For the first time in more than 5 years, Goldman's commodity analysts are of the opinion that gold still has something to show. According to the bank's commodity department, the signs of rising inflation along with market correction and Fed's intentions for higher interest rates have a positive impact on precious metal.
"Based on empirical data for the past six monetary tightening cycles, gold has surpassed interest rates more than four times," analysts added.
Last week the Fed confirmed expectations and raised interest rates to 1.75%, but that was not important, but Jerome Powell's tone. At its first meeting, Powell and other central bankers said they were likely to take bolder steps in terms of raising interest rates.
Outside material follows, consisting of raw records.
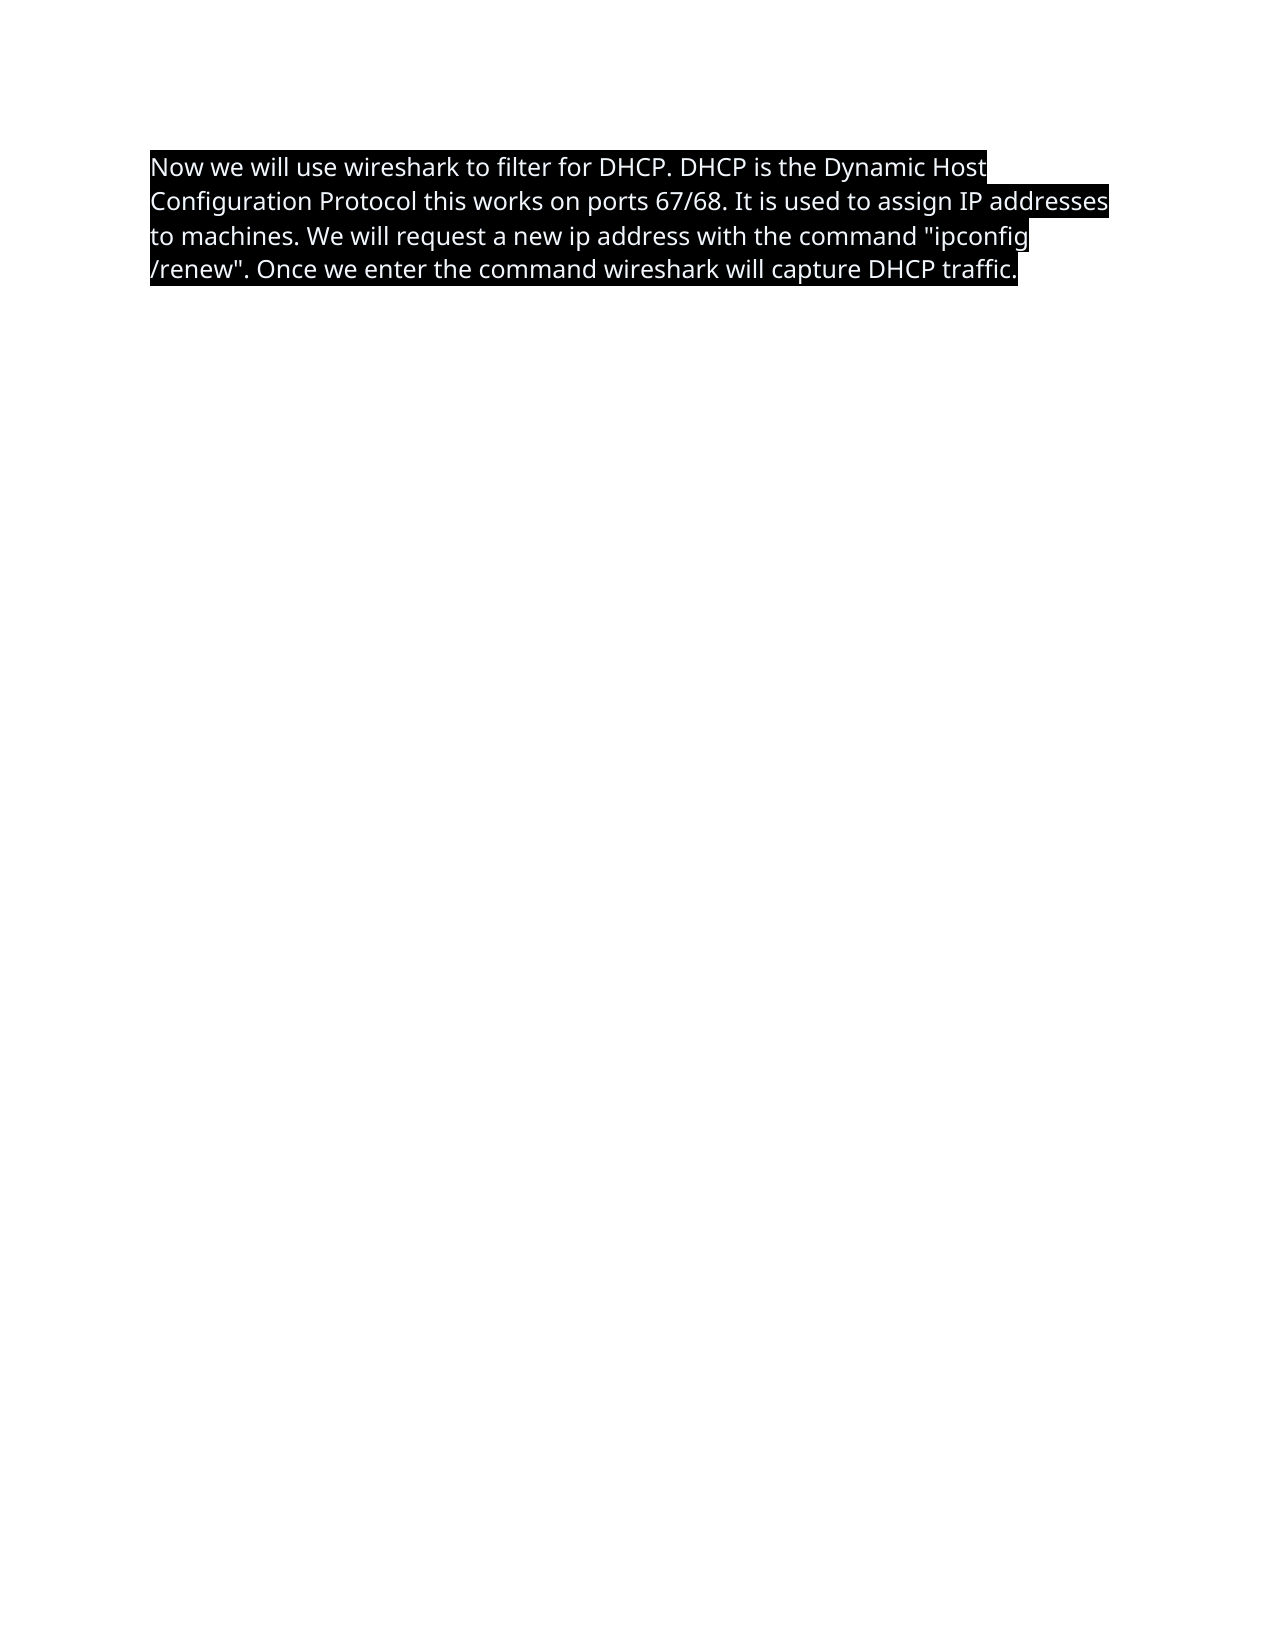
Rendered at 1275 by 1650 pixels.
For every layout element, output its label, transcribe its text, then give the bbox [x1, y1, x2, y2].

text Now we will use wireshark to filter for DHCP. DHCP is the Dynamic Host Configuration Protocol this works on ports 67/68. It is used to assign IP addresses to machines. We will request a new ip address with the command "ipconfig /renew". Once we enter the command wireshark will capture DHCP traffic. [987, 150, 1125, 286]
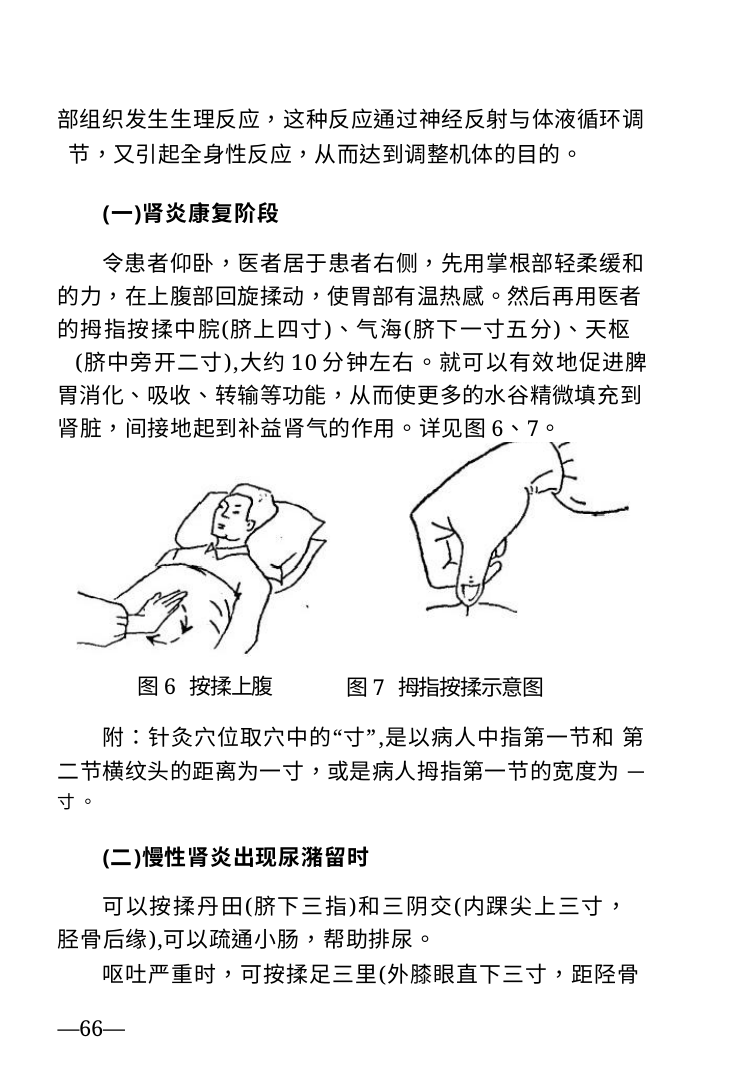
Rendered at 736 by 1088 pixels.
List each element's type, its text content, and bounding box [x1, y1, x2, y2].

text 部组织发生生理反应，这种反应通过神经反射与体液循环调 [57, 106, 650, 133]
picture [402, 442, 630, 619]
text (二)慢性肾炎出现尿潴留时 [102, 844, 650, 871]
picture [68, 476, 331, 657]
text 图6 按揉上腹 图7 拇指按揉示意图 [137, 672, 650, 701]
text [57, 959, 644, 989]
text 节，又引起全身性反应，从而达到调整机体的目的。 [68, 141, 650, 168]
text 可以按揉丹田(脐下三指)和三阴交(内踝尖上三寸， 胫骨后缘),可以疏通小肠，帮助排尿。 [57, 891, 640, 953]
text 附：针灸穴位取穴中的“寸”,是以病人中指第一节和 第二节横纹头的距离为一寸，或是病人拇指第一节的宽度为 一 寸 。 [57, 722, 644, 813]
text (一)肾炎康复阶段 [102, 199, 650, 227]
text 令患者仰卧，医者居于患者右侧，先用掌根部轻柔缓和 的力，在上腹部回旋揉动，使胃部有温热感。然后再用医者 的拇指按揉中脘(脐上四寸)、气海(脐下一寸五分)、天枢 (脐中旁开二寸),大约10分钟左右。就可以有效地促进脾 胃消化、吸收、转输等功能，从而使更多的水谷精微填充到 肾脏，间接地起到补益肾气的作用。详见图6、7。 [57, 248, 650, 442]
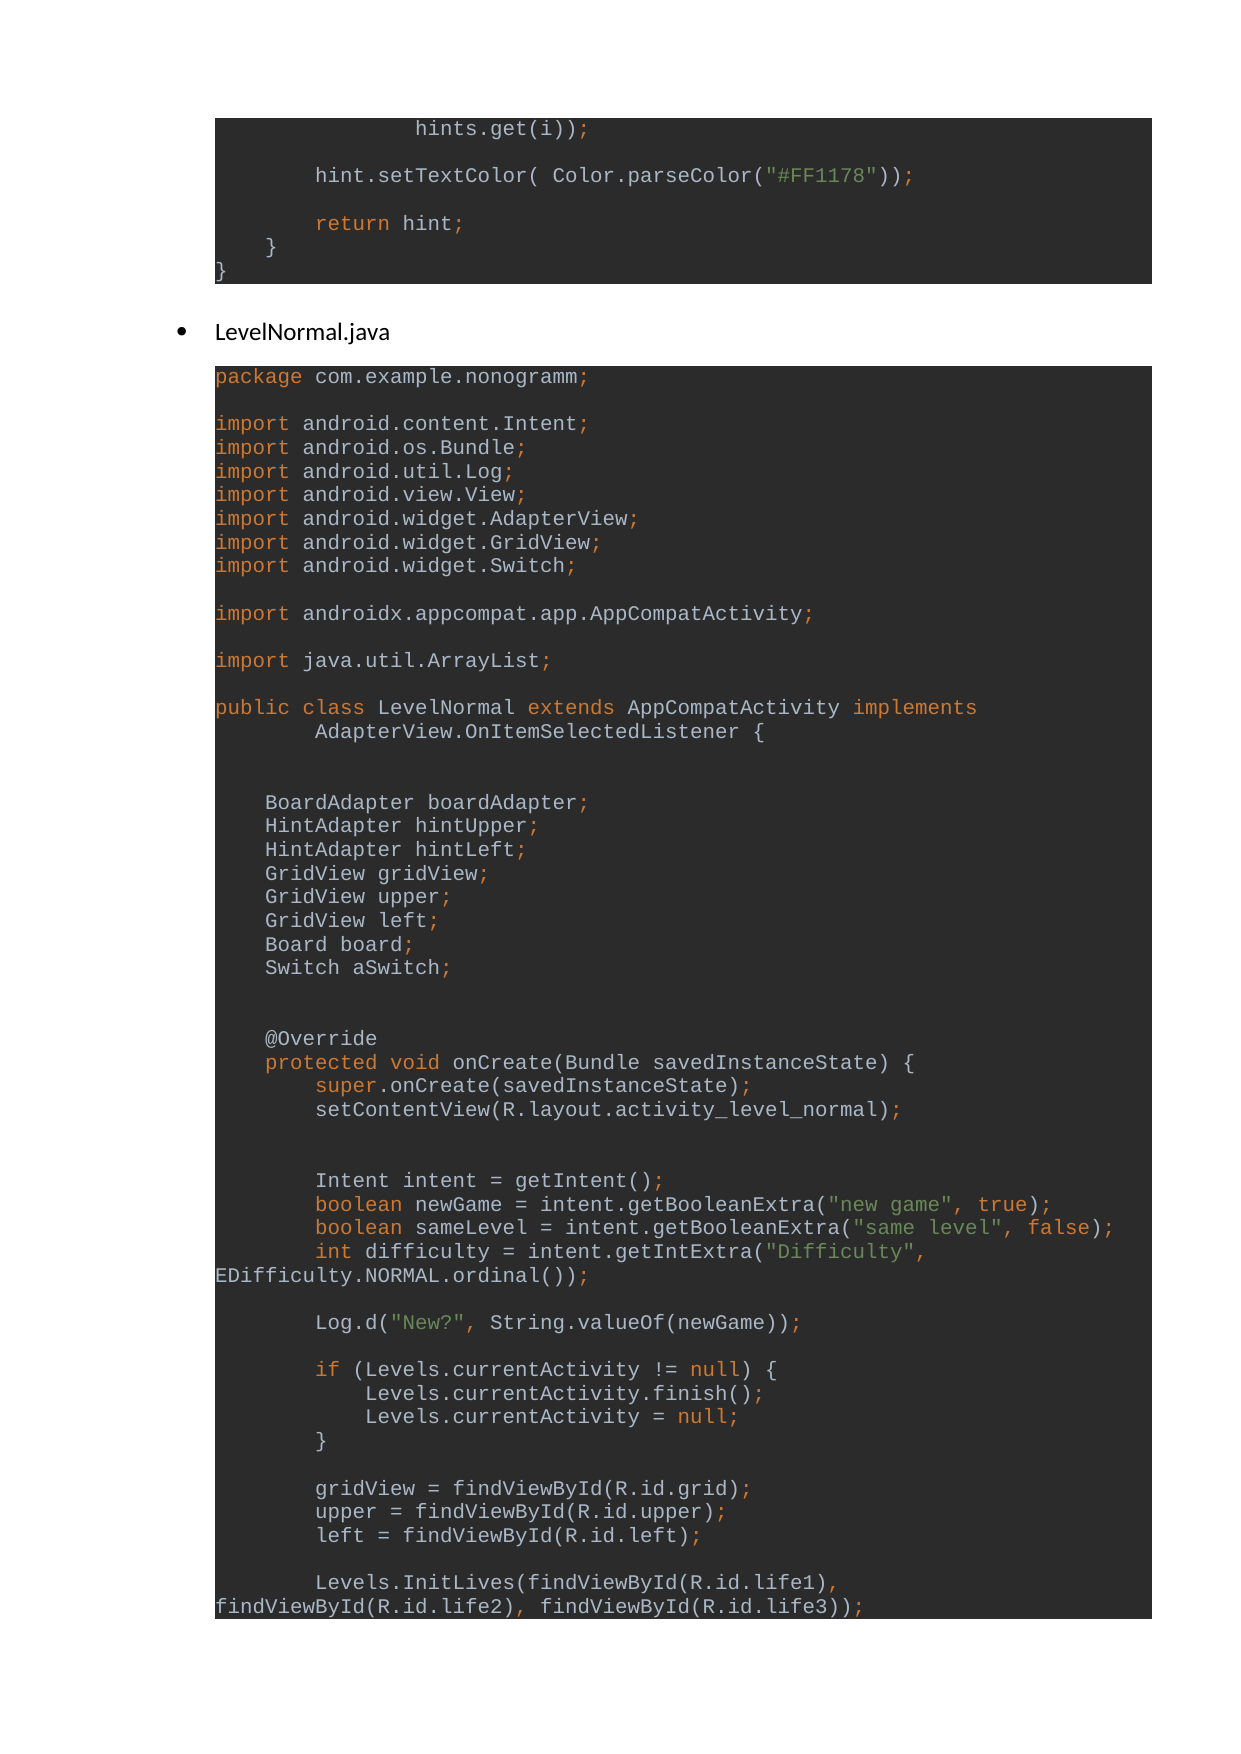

Goldman predicts four interest increases this year. And while the analysts at the bank admit that optimistic forecasts for gold may seem "opposite," the bank is referring to data from previous tightening cycles as a reason to be optimistic about precious metal prices.
Technical view of gold
Despite the difficulties around the top, the price of precious metal remains on the upside trend. 50 and 200SMA beacons located. We have a flag formation that is activated, but at the moment the local peaks interrupt the upward momentum. DeMarker is in the over-purchase zone, a possible correction signal. 50% Fibonacci correction of the last wave is able to withstand and confirm the upward movement. Sequential counts 5 on top - also positive for the price.
Current levels are risky for entry with long positions, but if a breakthrough of the resistance zone or a correction to levels of about $1330 would allow for very good positioning.